Additionally, mothers may experience an inability to enjoy playing with the baby. They may experience a lack of warm connection, and may not feel the sense of connection and pleasure typical between the baby and the mother.
In rarer cases, about one in a thousand, there is damage to the mother's ability to think clearly, nonsensical thoughts, extreme unrest, unclear thoughts and speech, and extreme insomnia.
These cases are more concerning as they can lead the mother to harm herself or her baby. When this is the case, it is recommended to turn to psychiatric and psychological care as soon as possible. Sometimes, in order to keep the mother safe and stabilize her, she may need to be committed.
WIZO set to host lecture series on postpartum depression, PTSD
WIZO and the Postpartum Women's Forum will host a free online Zoom lecture series as part of Maternal Mental Health Awareness Week, on postpartum depression and PTSD around childbirth, between May 4-7.
The sessions will aim to equip attendees with professional information and practical tools for the early detection of depression, as well as how to support family members and create a supportive environment.
Emotional therapist Yasmin Ephraim will lead a session on postpartum depression, called Looking Depression in the Eyes, drawing from her own experience.
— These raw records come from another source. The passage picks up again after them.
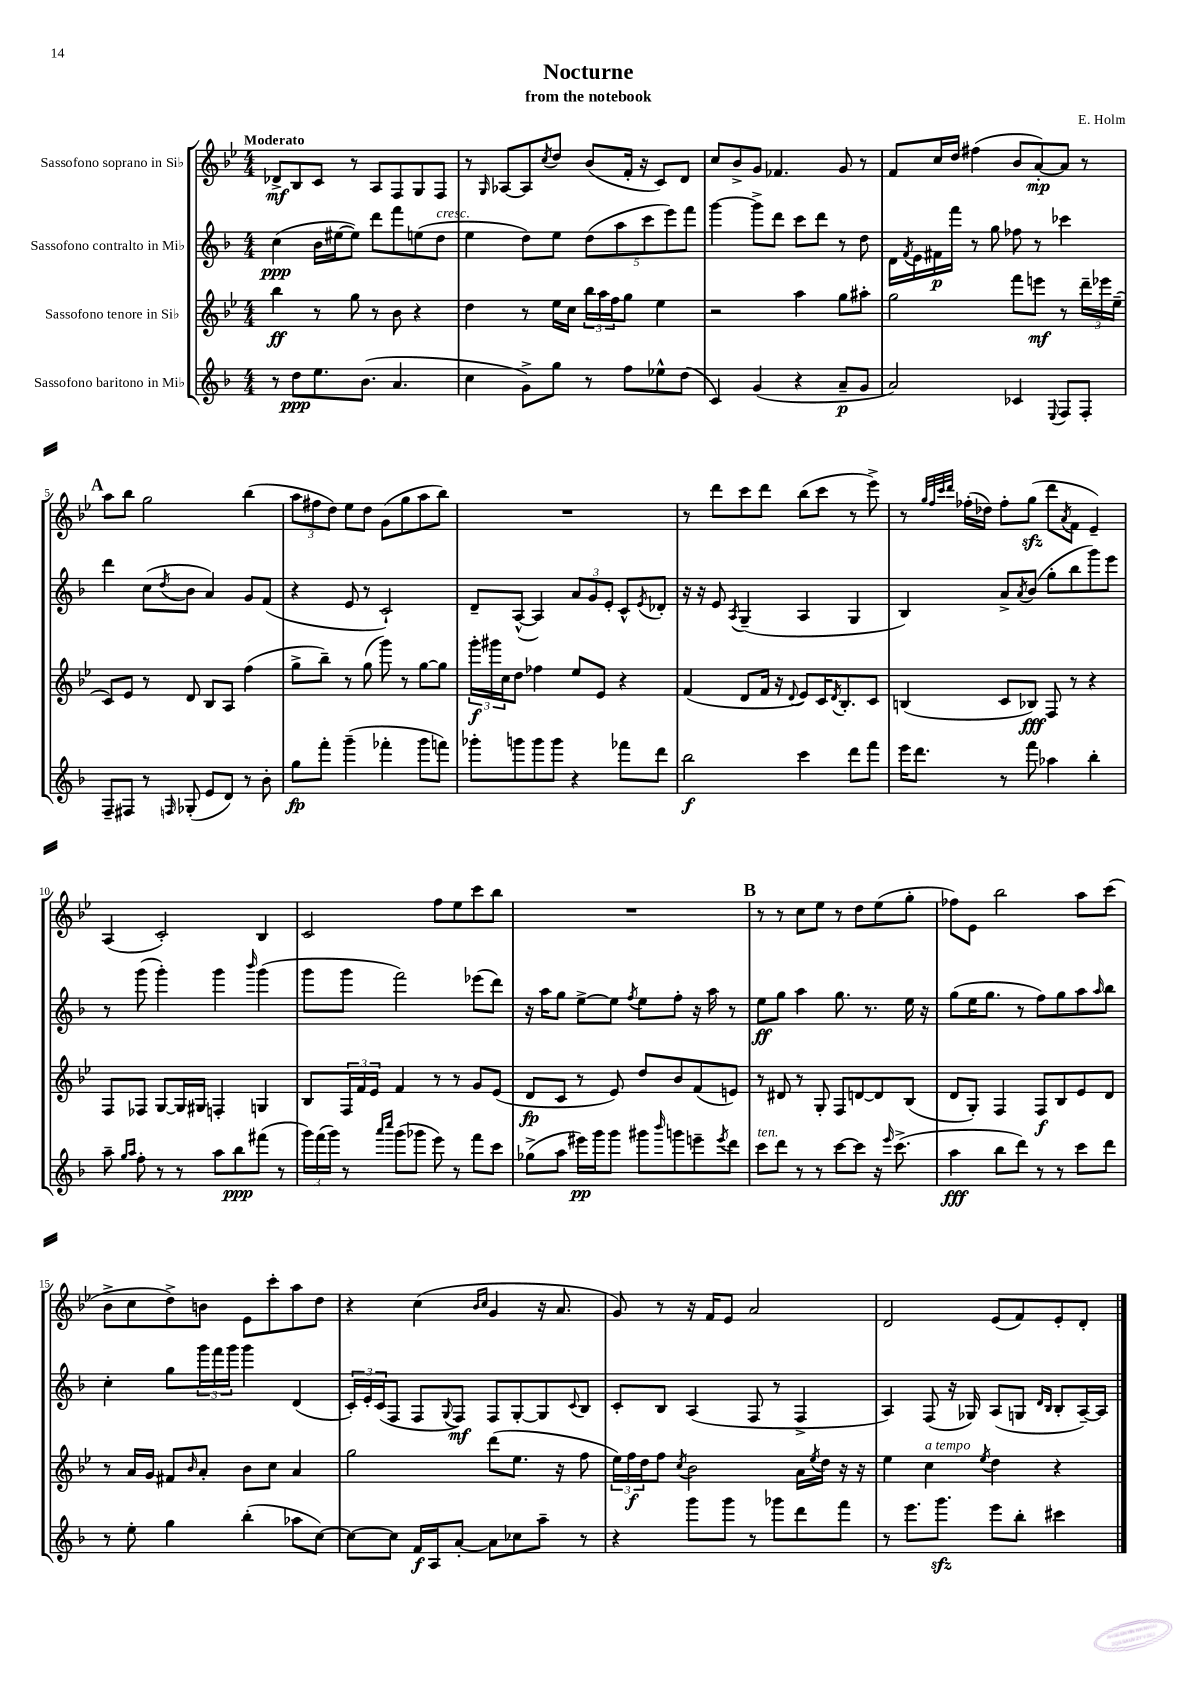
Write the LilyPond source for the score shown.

\header { title = "Nocturne" composer = "E. Holm" subtitle = "from the notebook" }
<<
\new StaffGroup <<
\new Staff = "s0" \with { instrumentName = "Sassofono soprano in Sib" } {
    \clef treble \key bes \major \numericTimeSignature \time 4/4 \tempo "Moderato"
    des'8->\mf bes8 c'8 r8 a8 f8 g8 f8 |
    r8 \grace { g16 } aes8~ aes8 \acciaccatura { c''8 } d''8 bes'8( f'16-. r16 c'8) d'8 |
    c''8 bes'8-> g'8 fes'4. g'8 r8 |
    f'8 c''16 d''16 fis''4( bes'8 a'8~-.\mp) a'8 r8 |
    \mark \markup { \bold "A" } a''8 bes''8 g''2 bes''4( |
    \tuplet 3/2 { a''8 fis''8 d''8) } ees''8 d''8 g'8( g''8 a''8 bes''8) |
    R1 |
    r8 d'''8 c'''8 d'''8 bes''8( c'''8 r8 ees'''8->) |
    r8 \grace { g''32 f''32 c'''32 d'''32 } fes''16-.( des''16) fes''8-. g''8\sfz( d'''8 \acciaccatura { a'8 } f'8 ees'4--) |
    a4( c'2-.) bes4 |
    c'2 f''8 ees''8 c'''8 bes''8 |
    R1 |
    \mark \markup { \bold "B" } r8 r8 c''8 ees''8 r8 d''8 ees''8( g''8-. |
    fes''8) ees'8 bes''2 a''8 c'''8( |
    bes'8-> c''8 d''8->) b'8 ees'8 c'''8-. a''8 d''8 |
    r4 c''4( \grace { bes'16 c''16 } g'4 r16 a'8. |
    g'8) r8 r16 f'16 ees'8 a'2 |
    d'2 ees'8( f'8) ees'8-. d'8-. \bar "|." |
}
\new Staff = "s1" \with { instrumentName = "Sassofono contralto in Mib" } {
    \clef treble \key f \major \numericTimeSignature \time 4/4
    c''4\ppp( bes'16 eis''16~ eis''8) d'''8 f'''8 e''8( d''8^\markup { \italic "cresc." } |
    e''4 d''8) e''8 \tuplet 5/4 { d''8( a''8 c'''8 e'''8) f'''8 } |
    g'''4~ g'''8-> d'''8 c'''8 d'''8 r8 d''8 |
    d'16 \acciaccatura { f'8 } e'16 fis'16\p f'''16 r8 g''8 fes''8 r8 ces'''4 |
    \mark \markup { \bold "A" } d'''4 c''8( \acciaccatura { d''8 } bes'8 a'4) g'8 f'8( |
    r4 e'8 r8 c'2-!) |
    d'8-- a8~-^( a4) \tuplet 3/2 { a'8 g'8 e'8-. } c'8-^ \acciaccatura { e'8 } des'8-. |
    r16 r16 e'8 \acciaccatura { a8 } g4--( a4 g4 |
    bes4) a'8-> \acciaccatura { a'8 } bes'8( g''8-. bes''8 g'''8) e'''8 |
    r8 g'''8( g'''4-.) g'''4 \grace { bes'''16 } g'''4( |
    g'''8 g'''8 f'''2) ees'''8( d'''8) |
    r16 a''16 g''8 e''8~-> e''8 \acciaccatura { f''8 } e''8 f''8-. r16 a''16 r8 |
    \mark \markup { \bold "B" } e''8\ff g''8 a''4 g''8. r8. e''16 r16 |
    g''8( e''16 g''8. r8 f''8) g''8 a''8 \grace { a''16 } bes''8 |
    c''4-. g''8 \tuplet 3/2 { g'''16 f'''16 g'''16 } g'''4 d'4( |
    \tuplet 3/2 { c'16-.) e'16-. c'16( } f8 f8 \appoggiatura { g8 } f8\mf) f8 g8~-. g8 \appoggiatura { c'8 } bes8 |
    c'8-. bes8 a4( f8 r8 f4-> |
    a4) f8( r16 ges16) a8( g8 \grace { d'16 bes16 } bes8-. a16~--) a16 \bar "|." |
}
\new Staff = "s2" \with { instrumentName = "Sassofono tenore in Sib" } {
    \clef treble \key bes \major \numericTimeSignature \time 4/4
    bes''4\ff r8 g''8 r8 bes'8 r4 |
    d''4 r8 ees''16 c''16 \tuplet 3/2 { bes''16 a''16 f''16 } g''8 ees''4 |
    r2 a''4 g''8 ais''8-. |
    g''2 f'''8 e'''8\mf r8 \tuplet 3/2 { d'''16-- ees'''16 ees''16--( } |
    \mark \markup { \bold "A" } c'8) ees'8 r8 d'8 bes8 a8 f''4( |
    g''8-> bes''8--) r8 g''8( g'''8) r8 g''8~ g''8 |
    \tuplet 3/2 { g'''16-.\f gis'''16 c''16 } d''8 fes''4 ees''8 ees'8 r4 |
    f'4( d'8 f'16 r16 \appoggiatura { d'8 } ees'8) c'16 \acciaccatura { d'8 } bes8.-. c'8 |
    b4( c'8 bes8\fff) f8 r8 r4 |
    f8 fes8 g8~ g16 gis16 f4-. g4 |
    bes8 \tuplet 3/2 { f16 f'16 ees'16 } f'4 r8 r8 g'8 ees'8( |
    d'8\fp c'8 r8 ees'8) d''8 bes'8 f'8( e'8) |
    \mark \markup { \bold "B" } r8 dis'8 r8 g8-. f8 d'8~ d'8 bes8( |
    d'8 g8-.) f4 f8\f bes8 ees'8 d'8 |
    r8 a'16 g'16 fis'8 \grace { bes'16 } a'8-. bes'8 c''8 a'4 |
    g''2 d'''8( ees''8. r16 f''8 |
    \tuplet 3/2 { ees''16) f''16\f d''16 } f''8 \acciaccatura { c''8 } bes'2 a'16 \acciaccatura { ees''8 } d''16 r16 r16 |
    ees''4 c''4^\markup { \italic "a tempo" } \acciaccatura { ees''8 } d''4 r4 \bar "|." |
}
\new Staff = "s3" \with { instrumentName = "Sassofono baritono in Mib" } {
    \clef treble \key f \major \numericTimeSignature \time 4/4
    r8 d''8\ppp e''8. bes'8.( a'4. |
    c''4 g'8->) g''8 r8 f''8 ees''8-^ d''8( |
    c'4) g'4( r4 a'8--\p g'8 |
    a'2) ces'4 \appoggiatura { e8 } f8 f8-. |
    \mark \markup { \bold "A" } f8-- fis8 r8 \grace { f16 } ges8-.( e'8 d'8) r8 bes'8-. |
    g''8\fp f'''8-. g'''4--( fes'''4-. g'''8 f'''8) |
    ges'''8-. g'''8 g'''8 g'''8 r4 fes'''8 d'''8 |
    bes''2\f c'''4 d'''8 f'''8 |
    e'''16 d'''8. r8 f'''8 aes''4 bes''4-. |
    a''8-- \grace { g''16 a''16 } f''8-. r8 r8 a''8 bes''8\ppp fis'''8( r8 |
    \tuplet 3/2 { g'''16) f'''16( g'''16) } r8 \grace { a'''16 c''''16 } g'''8( ges'''8 e'''8) r8 f'''8 c'''8 |
    ges''8->( a''8 eis'''16\pp) g'''16 g'''8 gis'''8 \grace { bes'''16 } g'''8 e'''8-- \acciaccatura { e'''8 } d'''8 |
    \mark \markup { \bold "B" } c'''8^\markup { \italic "ten." } d'''8 r8 r8 c'''8~ c'''8 r16 \grace { e'''16 } c'''8.->( |
    a''4\fff bes''8 d'''8) r8 r8 c'''8 d'''8 |
    r8 e''8-. g''4 bes''4-.( aes''8 c''8~) |
    c''8~ c''8 f'16\f a16 a'8~-. a'8 ces''8 a''8-- r8 |
    r4 g'''8 g'''8 r8 ges'''8 d'''8 f'''8 |
    r8 e'''8. g'''8.\sfz e'''8 bes''8-. cis'''4 \bar "|." |
}
>>
>>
"Within a few days after the birth of my second son, I stopped feeling happy. I was not interested in anything. I woke up in the morning with a feeling of emptiness, anxiety, worthlessness. I felt terrible guilt. I did not understand what was happening to me, and the hardest thing was that it was impossible to talk about it," she said.
"I was afraid someone would find out and think I wasn't fit to be a mother," she added.
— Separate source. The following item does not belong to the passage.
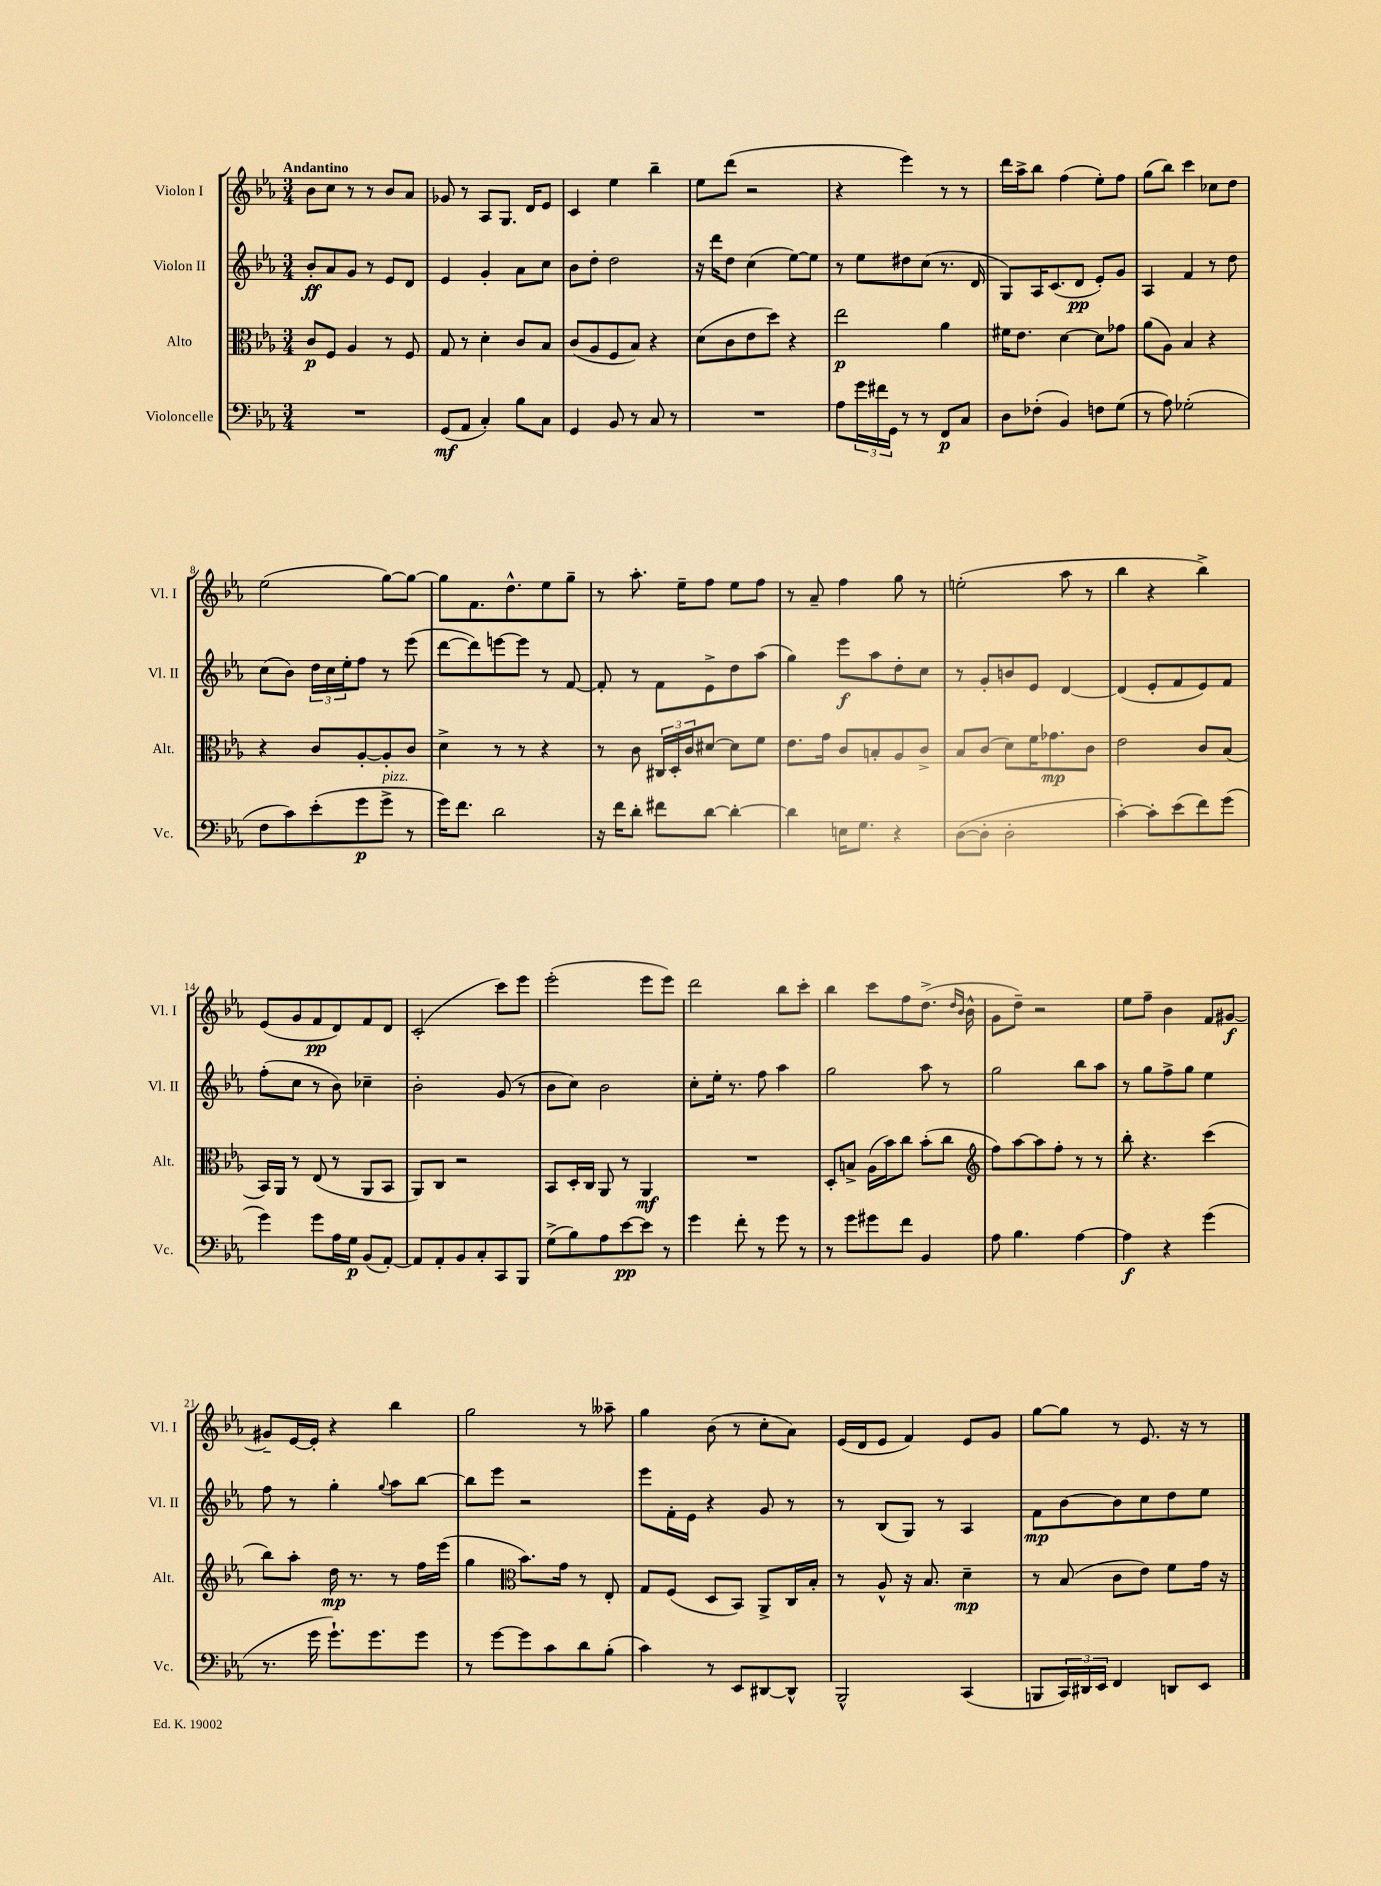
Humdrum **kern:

Two of the researchers behind the study, Dr Renee Bina (Bar-Ilan University) and Dr Samira Alfayumi-Zeadna (Ashkelon College), will also provide a session on the effects of the security situation on pregnant and postpartum women, presenting their findings on depression and PTSD amongst women around childbirth during Operation Iron Sword.
Some women are at higher risk of postpartum depression
No woman is immune to postpartum depression, but there are women who are at higher risk: Women who have suffered from depression prior, especially during pregnancy or after previous births; women who have relatives who suffered from mental health issues in the past; and women whose pregnancies were unwanted or were characterized by many difficulties and high risk.
Furthermore, a lack of family or friends support, relationship issues, feelings of loneliness or lack of belonging, pressure throughout the pregnancy, and trauma in the mother's past heighten the risk.
Team behind the study
The study, which was presented at the International Conference on Women's Mental Health in March 2025, was undertaken by a team of leading researchers from the field of mental health and medicine in Israel.
Those involved include: Dr Samira Alfayumi-Zeadna from the Ashkelon Academic College's Department of Nursing and the Ben-Gurion University's Center for the Promotion and Research of Women's Health, Dr Vered Bar from the Hava Center for Reproductive Psychiatry at Sheba Medical Center, Dr Galit Neufeld Kroszynski from the Beria Association for the Promotion of Women's Health, Dr Inbal Reuveni from the Department of Psychiatry at Sourasky Medical Center in Tel Aviv, Dr Vered Maugami and Dr Renee Bina from the School of Social Work at Bar-Ilan University.
Maariv Online contributed to this report.